> **REQUEST**
As the answer, set down the lines below from the one containing "הייחודית שקיימו במהלך" through the one containing "תוצר של שיתופי", exactly and inclusively, and no others.

Extracted page text data
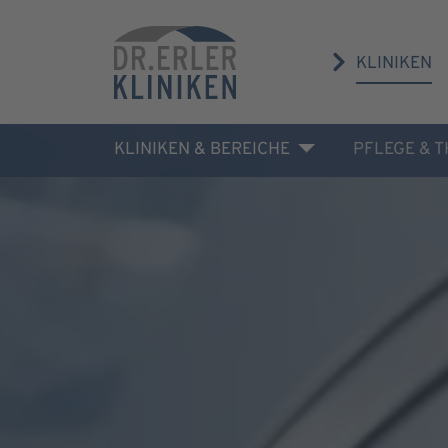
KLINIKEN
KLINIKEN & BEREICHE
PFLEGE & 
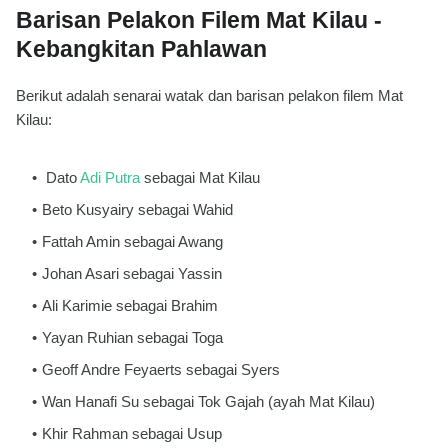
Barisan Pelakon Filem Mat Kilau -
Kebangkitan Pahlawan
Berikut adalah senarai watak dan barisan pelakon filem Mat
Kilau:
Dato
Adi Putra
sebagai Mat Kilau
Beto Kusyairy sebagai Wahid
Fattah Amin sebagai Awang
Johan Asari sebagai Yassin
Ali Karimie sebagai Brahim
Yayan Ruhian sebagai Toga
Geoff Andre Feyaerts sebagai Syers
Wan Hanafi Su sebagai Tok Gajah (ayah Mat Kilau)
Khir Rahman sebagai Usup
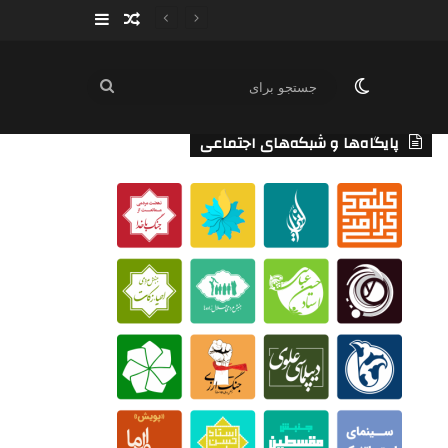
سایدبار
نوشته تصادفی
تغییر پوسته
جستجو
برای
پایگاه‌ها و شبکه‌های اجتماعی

...

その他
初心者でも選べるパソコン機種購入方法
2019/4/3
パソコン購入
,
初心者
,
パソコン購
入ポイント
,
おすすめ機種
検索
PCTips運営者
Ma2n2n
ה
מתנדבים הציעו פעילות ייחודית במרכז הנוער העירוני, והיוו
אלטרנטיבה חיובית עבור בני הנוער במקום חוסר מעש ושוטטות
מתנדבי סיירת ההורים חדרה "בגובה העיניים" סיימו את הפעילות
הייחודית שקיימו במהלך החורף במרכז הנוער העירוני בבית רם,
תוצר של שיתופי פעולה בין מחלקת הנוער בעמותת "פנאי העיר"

> **THE ANSWER**
הייחודית שקיימו במהלך החורף במרכז הנוער העירוני בבית רם,
תוצר של שיתופי פעולה בין מחלקת הנוער בעמותת "פנאי העיר"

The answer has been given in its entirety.